This surprisingly moving documentary chronicles the hard-fought career of Canadian metal almost-weres Anvil, still recording, touring and hoping to make it after more than three decades of slogging it out. DP
You've known dudes like Steve "Lips" Kudlow and Robb Reiner, lifelong friends so convinced that their band is going to "make it" that you wouldn't even dream of offering up an opinion to the contrary, no matter how logical or grounded or loving. And who are you to say that it won't happen anyway? These two men came thiiiis close to grabbing that brass ring in the early 80's as part of Canadian metal deities Anvil, and now that they've had a taste they want more. But the sad reality is that they're on the non-headbanging side of 50 at this point, with families, dead-end jobs, and a record-buying public that seems to have stopped caring a long time ago.
Screenwriter Sacha Gervasi (Spielberg's "The Terminal") roadied for Anvil back in 1985, and his directing debut finds Gervasi catching up with his former bosses, still passionately plugging away in the face of overwhelming apathy. After a little backstory and testaments from the likes of Lemmy and Slayer's Tom Araya, "Anvil! The Story of Anvil" follows the band members through their unglamorous days, kicking into gear when a well meaning but incompetent manager arranges a European tour for Anvil, the bulk of which goes hilariously, heartbreakingly wrong. "But at least there was a tour for it to go wrong on," Lips reminds us, his optimism and dedication somehow morphing during the course of the film from positively deluded to absolutely inspirational.

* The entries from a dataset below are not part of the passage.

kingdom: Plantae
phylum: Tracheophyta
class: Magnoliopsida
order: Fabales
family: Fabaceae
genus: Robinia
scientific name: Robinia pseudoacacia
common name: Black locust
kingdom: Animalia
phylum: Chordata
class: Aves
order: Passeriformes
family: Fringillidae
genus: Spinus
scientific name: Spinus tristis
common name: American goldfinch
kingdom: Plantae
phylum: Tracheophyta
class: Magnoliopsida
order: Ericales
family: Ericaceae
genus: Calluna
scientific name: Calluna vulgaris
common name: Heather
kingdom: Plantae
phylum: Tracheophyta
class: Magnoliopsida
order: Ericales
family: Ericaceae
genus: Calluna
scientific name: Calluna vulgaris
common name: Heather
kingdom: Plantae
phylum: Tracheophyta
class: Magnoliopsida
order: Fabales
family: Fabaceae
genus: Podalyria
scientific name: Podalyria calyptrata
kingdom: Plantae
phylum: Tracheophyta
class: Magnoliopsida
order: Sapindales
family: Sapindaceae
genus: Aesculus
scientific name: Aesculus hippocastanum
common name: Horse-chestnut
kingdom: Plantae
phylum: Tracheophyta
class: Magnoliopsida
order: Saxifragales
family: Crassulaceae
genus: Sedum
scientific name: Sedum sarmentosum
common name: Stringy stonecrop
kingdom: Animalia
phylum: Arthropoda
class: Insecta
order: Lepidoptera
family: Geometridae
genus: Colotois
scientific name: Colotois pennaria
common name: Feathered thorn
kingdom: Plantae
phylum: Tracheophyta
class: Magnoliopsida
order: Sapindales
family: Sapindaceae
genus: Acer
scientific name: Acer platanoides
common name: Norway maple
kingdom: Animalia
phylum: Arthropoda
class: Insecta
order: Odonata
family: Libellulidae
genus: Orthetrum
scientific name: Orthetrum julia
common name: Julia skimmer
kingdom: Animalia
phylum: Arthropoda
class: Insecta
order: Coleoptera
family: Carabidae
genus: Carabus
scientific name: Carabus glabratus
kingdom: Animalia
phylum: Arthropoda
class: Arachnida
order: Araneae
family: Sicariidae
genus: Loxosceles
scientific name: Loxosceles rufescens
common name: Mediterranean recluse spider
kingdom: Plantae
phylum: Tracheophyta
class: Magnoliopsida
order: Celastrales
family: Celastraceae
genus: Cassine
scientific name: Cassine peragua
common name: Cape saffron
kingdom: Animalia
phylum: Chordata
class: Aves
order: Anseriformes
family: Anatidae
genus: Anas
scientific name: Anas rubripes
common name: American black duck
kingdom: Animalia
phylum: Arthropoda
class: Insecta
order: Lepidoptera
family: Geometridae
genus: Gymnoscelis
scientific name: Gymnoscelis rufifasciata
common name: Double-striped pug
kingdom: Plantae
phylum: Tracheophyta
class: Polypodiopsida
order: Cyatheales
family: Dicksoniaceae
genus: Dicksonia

"Anvil! The Story of Anvil!" is being called a real-life "Spinal Tap," a parallel it gleefully invites with knobs that go to 11 and an actual visit to Stonehenge. And while that comparison might be apt on the surface, it doesn't begin to do the film or its complicated subjects justice. Gervasi had no way of knowing how events might unfold once he trained his cameras on Anvil, but he struck gold, our initial snickers of pity over the sight of frizzy-haired, aging rockers giving way to awe and more than a little recognition of having a dream that you refuse to let die or allow anyone to kill.